*** Given records Section Begins ***
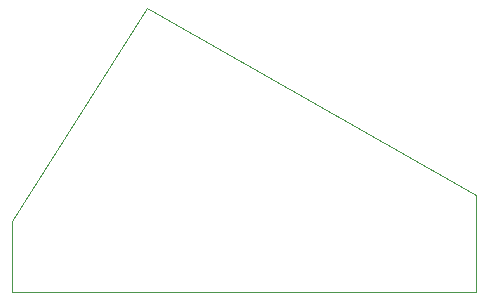
<source format=gm1>
G04 #@! TF.GenerationSoftware,KiCad,Pcbnew,(6.0.4)*
G04 #@! TF.CreationDate,2022-12-31T00:33:15-05:00*
G04 #@! TF.ProjectId,scart cable,73636172-7420-4636-9162-6c652e6b6963,rev?*
G04 #@! TF.SameCoordinates,Original*
G04 #@! TF.FileFunction,Profile,NP*
%FSLAX46Y46*%
G04 Gerber Fmt 4.6, Leading zero omitted, Abs format (unit mm)*
G04 Created by KiCad (PCBNEW (6.0.4)) date 2022-12-31 00:33:15*
%MOMM*%
%LPD*%
G01*
G04 APERTURE LIST*
G04 #@! TA.AperFunction,Profile*
%ADD10C,0.100000*%
G04 #@! TD*
G04 #@! TA.AperFunction,Profile*
%ADD11C,0.120000*%
G04 #@! TD*
G04 APERTURE END LIST*
D10*
X31779000Y-36505000D02*
X43180000Y-18415000D01*
X71029000Y-36505000D02*
X71029000Y-34290000D01*
X43180000Y-18415000D02*
X71029000Y-34290000D01*
D11*
X31779000Y-42505000D02*
X71029000Y-42505000D01*
X31779000Y-42505000D02*
X31779000Y-36505000D01*
X71029000Y-42505000D02*
X71029000Y-36505000D01*
M02*

</source>
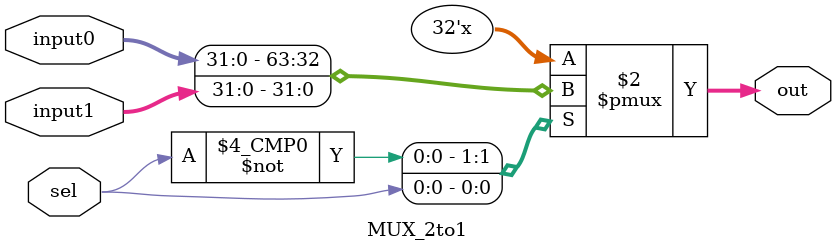
<source format=v>
module MUX_2to1 #(parameter size = 32)(
    //inputs & output ports
    input      [size-1:0] input0,
    input      [size-1:0] input1,
    input                 sel,
    output reg [size-1:0] out
);
    always @(*) begin
        
        case (sel)
            1'd0:  out = input0;
            1'd1:  out = input1;
            default: out = {size{1'b0}};
        endcase

    end

endmodule
</source>
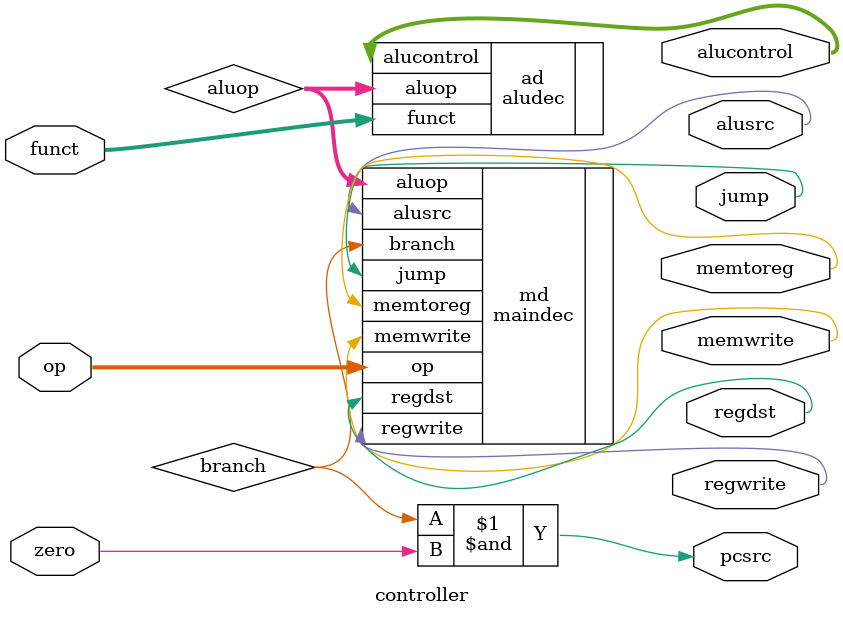
<source format=v>
`timescale 1ns/1ps
`include "aludec.v"
`include "maindec.v"

module controller (op, funct, zero, memtoreg, memwrite,
                    pcsrc, alusrc, regdst, regwrite,
                    jump, alucontrol );

    input [5:0] op, funct;
    input zero;
    output memtoreg, memwrite,
    pcsrc, alusrc,
    regdst, regwrite,
    jump;
    output [2:0] alucontrol;

    wire [1:0] aluop;
    wire branch;

    maindec md( .op(op),
                .memtoreg(memtoreg),
                .memwrite(memwrite),
                .branch(branch),
                .alusrc(alusrc),
                .regdst(regdst),
                .regwrite(regwrite),
                .jump(jump),
                .aluop(aluop)
                );

    aludec ad(  .funct(funct),
                .aluop(aluop),
                .alucontrol(alucontrol)
                );

    assign pcsrc = branch & zero;
endmodule

</source>
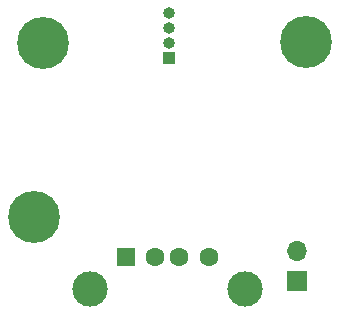
<source format=gbr>
%TF.GenerationSoftware,KiCad,Pcbnew,6.0.0*%
%TF.CreationDate,2022-03-07T01:42:13-06:00*%
%TF.ProjectId,test,74657374-2e6b-4696-9361-645f70636258,rev?*%
%TF.SameCoordinates,Original*%
%TF.FileFunction,Soldermask,Bot*%
%TF.FilePolarity,Negative*%
%FSLAX46Y46*%
G04 Gerber Fmt 4.6, Leading zero omitted, Abs format (unit mm)*
G04 Created by KiCad (PCBNEW 6.0.0) date 2022-03-07 01:42:13*
%MOMM*%
%LPD*%
G01*
G04 APERTURE LIST*
%ADD10C,4.400000*%
%ADD11C,0.700000*%
%ADD12R,1.000000X1.000000*%
%ADD13O,1.000000X1.000000*%
%ADD14R,1.700000X1.700000*%
%ADD15O,1.700000X1.700000*%
%ADD16R,1.600000X1.500000*%
%ADD17C,1.600000*%
%ADD18C,3.000000*%
G04 APERTURE END LIST*
D10*
%TO.C,H3*%
X109700000Y-81450000D03*
D11*
X111350000Y-81450000D03*
X110866726Y-82616726D03*
X109700000Y-83100000D03*
X108533274Y-82616726D03*
X108050000Y-81450000D03*
X108533274Y-80283274D03*
X109700000Y-79800000D03*
X110866726Y-80283274D03*
%TD*%
D10*
%TO.C,H2*%
X110425000Y-66700000D03*
D11*
X112075000Y-66700000D03*
X111591726Y-67866726D03*
X110425000Y-68350000D03*
X109258274Y-67866726D03*
X108775000Y-66700000D03*
X109258274Y-65533274D03*
X110425000Y-65050000D03*
X111591726Y-65533274D03*
%TD*%
D10*
%TO.C,H1*%
X132725000Y-66650000D03*
D11*
X134375000Y-66650000D03*
X133891726Y-67816726D03*
X132725000Y-68300000D03*
X131558274Y-67816726D03*
X131075000Y-66650000D03*
X131558274Y-65483274D03*
X132725000Y-65000000D03*
X133891726Y-65483274D03*
%TD*%
D12*
%TO.C,J7*%
X121100000Y-68000000D03*
D13*
X121100000Y-66730000D03*
X121100000Y-65460000D03*
X121100000Y-64190000D03*
%TD*%
D14*
%TO.C,SW2*%
X131950000Y-86925000D03*
D15*
X131950000Y-84385000D03*
%TD*%
D16*
%TO.C,J4*%
X117475000Y-84840000D03*
D17*
X119975000Y-84840000D03*
X121975000Y-84840000D03*
X124475000Y-84840000D03*
D18*
X127545000Y-87550000D03*
X114405000Y-87550000D03*
%TD*%
M02*

</source>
*** Given records Section Ends ***
§ Requirement:
Retype all entries above verbatim; no pictures belong in the copy.

§ Task response:
<source format=gm1>
G04 #@! TF.GenerationSoftware,KiCad,Pcbnew,(6.0.4)*
G04 #@! TF.CreationDate,2022-12-31T00:33:15-05:00*
G04 #@! TF.ProjectId,scart cable,73636172-7420-4636-9162-6c652e6b6963,rev?*
G04 #@! TF.SameCoordinates,Original*
G04 #@! TF.FileFunction,Profile,NP*
%FSLAX46Y46*%
G04 Gerber Fmt 4.6, Leading zero omitted, Abs format (unit mm)*
G04 Created by KiCad (PCBNEW (6.0.4)) date 2022-12-31 00:33:15*
%MOMM*%
%LPD*%
G01*
G04 APERTURE LIST*
G04 #@! TA.AperFunction,Profile*
%ADD10C,0.100000*%
G04 #@! TD*
G04 #@! TA.AperFunction,Profile*
%ADD11C,0.120000*%
G04 #@! TD*
G04 APERTURE END LIST*
D10*
X31779000Y-36505000D02*
X43180000Y-18415000D01*
X71029000Y-36505000D02*
X71029000Y-34290000D01*
X43180000Y-18415000D02*
X71029000Y-34290000D01*
D11*
X31779000Y-42505000D02*
X71029000Y-42505000D01*
X31779000Y-42505000D02*
X31779000Y-36505000D01*
X71029000Y-42505000D02*
X71029000Y-36505000D01*
M02*

</source>
<source format=v>
module MUX_2to1 #(parameter size = 32)(
    //inputs & output ports
    input      [size-1:0] input0,
    input      [size-1:0] input1,
    input                 sel,
    output reg [size-1:0] out
);
    always @(*) begin
        
        case (sel)
            1'd0:  out = input0;
            1'd1:  out = input1;
            default: out = {size{1'b0}};
        endcase

    end

endmodule
</source>
<source format=v>
`timescale 1ns/1ps
`include "aludec.v"
`include "maindec.v"

module controller (op, funct, zero, memtoreg, memwrite,
                    pcsrc, alusrc, regdst, regwrite,
                    jump, alucontrol );

    input [5:0] op, funct;
    input zero;
    output memtoreg, memwrite,
    pcsrc, alusrc,
    regdst, regwrite,
    jump;
    output [2:0] alucontrol;

    wire [1:0] aluop;
    wire branch;

    maindec md( .op(op),
                .memtoreg(memtoreg),
                .memwrite(memwrite),
                .branch(branch),
                .alusrc(alusrc),
                .regdst(regdst),
                .regwrite(regwrite),
                .jump(jump),
                .aluop(aluop)
                );

    aludec ad(  .funct(funct),
                .aluop(aluop),
                .alucontrol(alucontrol)
                );

    assign pcsrc = branch & zero;
endmodule

</source>
<source format=gbr>
%TF.GenerationSoftware,KiCad,Pcbnew,6.0.0*%
%TF.CreationDate,2022-03-07T01:42:13-06:00*%
%TF.ProjectId,test,74657374-2e6b-4696-9361-645f70636258,rev?*%
%TF.SameCoordinates,Original*%
%TF.FileFunction,Soldermask,Bot*%
%TF.FilePolarity,Negative*%
%FSLAX46Y46*%
G04 Gerber Fmt 4.6, Leading zero omitted, Abs format (unit mm)*
G04 Created by KiCad (PCBNEW 6.0.0) date 2022-03-07 01:42:13*
%MOMM*%
%LPD*%
G01*
G04 APERTURE LIST*
%ADD10C,4.400000*%
%ADD11C,0.700000*%
%ADD12R,1.000000X1.000000*%
%ADD13O,1.000000X1.000000*%
%ADD14R,1.700000X1.700000*%
%ADD15O,1.700000X1.700000*%
%ADD16R,1.600000X1.500000*%
%ADD17C,1.600000*%
%ADD18C,3.000000*%
G04 APERTURE END LIST*
D10*
%TO.C,H3*%
X109700000Y-81450000D03*
D11*
X111350000Y-81450000D03*
X110866726Y-82616726D03*
X109700000Y-83100000D03*
X108533274Y-82616726D03*
X108050000Y-81450000D03*
X108533274Y-80283274D03*
X109700000Y-79800000D03*
X110866726Y-80283274D03*
%TD*%
D10*
%TO.C,H2*%
X110425000Y-66700000D03*
D11*
X112075000Y-66700000D03*
X111591726Y-67866726D03*
X110425000Y-68350000D03*
X109258274Y-67866726D03*
X108775000Y-66700000D03*
X109258274Y-65533274D03*
X110425000Y-65050000D03*
X111591726Y-65533274D03*
%TD*%
D10*
%TO.C,H1*%
X132725000Y-66650000D03*
D11*
X134375000Y-66650000D03*
X133891726Y-67816726D03*
X132725000Y-68300000D03*
X131558274Y-67816726D03*
X131075000Y-66650000D03*
X131558274Y-65483274D03*
X132725000Y-65000000D03*
X133891726Y-65483274D03*
%TD*%
D12*
%TO.C,J7*%
X121100000Y-68000000D03*
D13*
X121100000Y-66730000D03*
X121100000Y-65460000D03*
X121100000Y-64190000D03*
%TD*%
D14*
%TO.C,SW2*%
X131950000Y-86925000D03*
D15*
X131950000Y-84385000D03*
%TD*%
D16*
%TO.C,J4*%
X117475000Y-84840000D03*
D17*
X119975000Y-84840000D03*
X121975000Y-84840000D03*
X124475000Y-84840000D03*
D18*
X127545000Y-87550000D03*
X114405000Y-87550000D03*
%TD*%
M02*

</source>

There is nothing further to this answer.